▶ [Source excerpt]
Following their World Cup win in 2015, Australia’s spinning options looked a lot limited.

They only chose to nurture Adam Zampa more often as their lone frontline spinner.

Sometimes, Nathan Lyon added a bit more workload in the ODI setup.

And of course, continuing their substantial use of spinning all-rounders through the likes of four players:

  • Glenn Maxwell
  • Travis Head
  • Ashton Agar
  • D’Arcy Short

I know these three all have batting prowess which is essential especially if the top order gets out early.

And either of these four can bowl for a couple of overs maximum when fielding.

I am not saying that either of those four deserved to drop as the essential part to their batting firepower.

Unfortunately, their ODI record as a whole team hasn’t been that great.

And it’s getting worse without the significant help of Smith & Warner for a while until April.

What is happening with the talent within frontline spinners?

That’s what Kerry O’Keeffe and Shane Warne asked the same question.

The talent is waiting for Cricket Australia to nurture and give them a chance.

Yes, you do need some experienced players to help out the best squad.

But they’re not bothered and scared to build for the long-haul when nurturing the best of young talent that Australia has ever produced.

Any young spinners they have right now apart from Adam Zampa?

Mitchell Swepson is one example at the age of 24.

He regularly plays for Queensland & the Brisbane Heat.

And look at his performance the other day v South Africa A for Australia A.

He took three wickets for 40 runs conceded out of a ten-over stint with his leg spin.

The economy rate is five.

Don’t forget he’s in contention for a 2nd spinners spot to help Nathan Lyon in October when Australia v Pakistan in UAE.

▶ [Data segment]
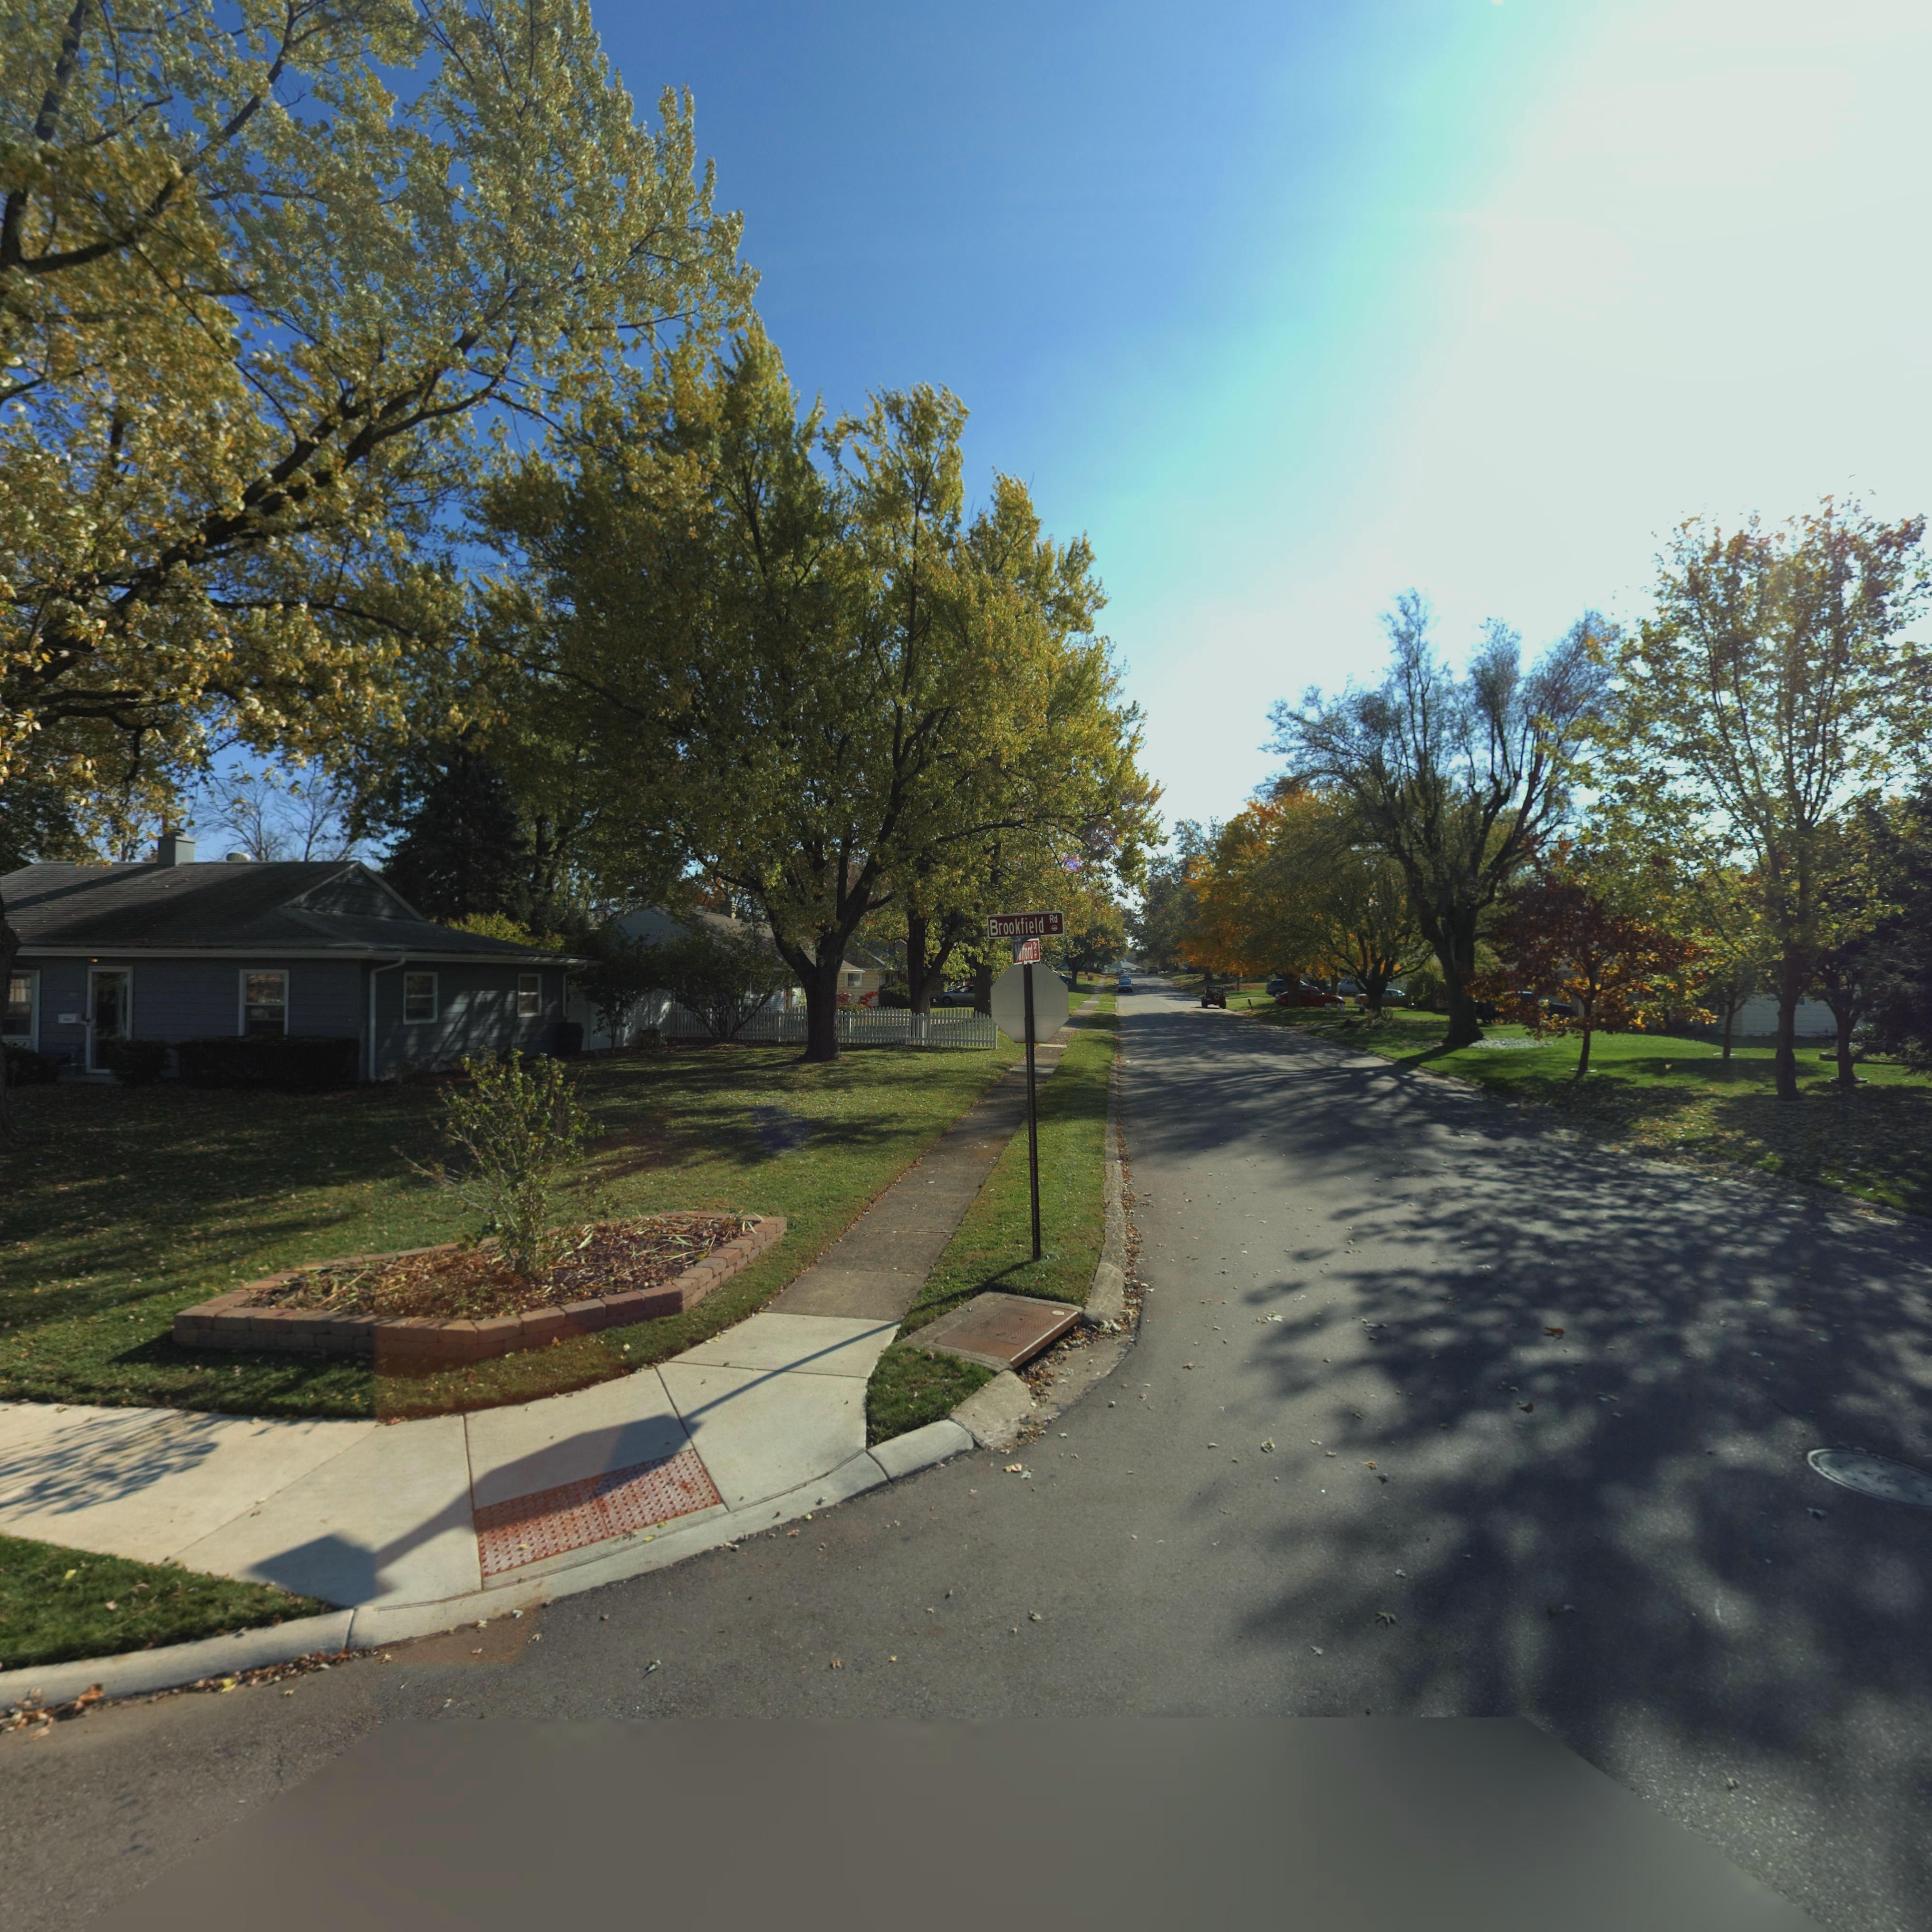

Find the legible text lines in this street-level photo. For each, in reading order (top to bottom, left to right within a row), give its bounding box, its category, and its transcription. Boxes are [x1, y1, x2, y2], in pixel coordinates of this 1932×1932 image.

▶ [Work required] Can you carry on the piece about Australia's spin bowling options, starting after its last sentence?

▶ [Exercise response]
So Swepson has to produce more of the best bowling he carries not just the Quad List A Series.

But also the two-game Four game first-class matches v India A in a few weeks time.

Head Coach Justin Langer is keeping an eye on this Australia A squad for further opportunities with the senior set-up.

And it’s up to Swepson to put raise his hand as he has plenty of years ahead of him.

If he gets his test call-up in the UAE, expect to see more of Swepson both red & white ball cricket for Australia this Summer.

What happens if Swepson doesn’t get a call-up?

However, if that option doesn’t happen, there are alternatives.

I like Shane Warne’s suggestion of bringing a quick short-term fix where this Summer & next year’s 50-Over World Cup are top priorities.

He said it’s not too late to re-call Fawad Ahmed.

Even though at the age of 36, he’d be a useful emergency option to strengthen the dedicated spinners line-up.

Ahmed might not have a state contract with Victoria right now.

But he’s happy to play for them if needed possibly when the 50-Over Cup starts in three weeks time.

Look at his performances in the Caribbean Premier League right now for Trinidad & Tobago Knight Riders.

Eight wickets so far in this tourney including two earlier today v the Barbados Tridents.

Ahmed can replicate in the similarity of South Africa has with Imran Tahir at the late 30-ish age of his for Australia.

He has all the spinning tools in place as their leading frontline spinner for this Summer & the 2019 World Cup.

If Nathan Lyon can be the best out of the test spinners, Ahmed can complement him as the best too in the white-ball circuit.

A lifeline with Victoria in state cricket & a comeback to the national side is Ahmed’s significant turning point late in his career.

2018/19 could be his biggest season yet as a late bloomer since migrating from Pakistan to Australia a few years ago.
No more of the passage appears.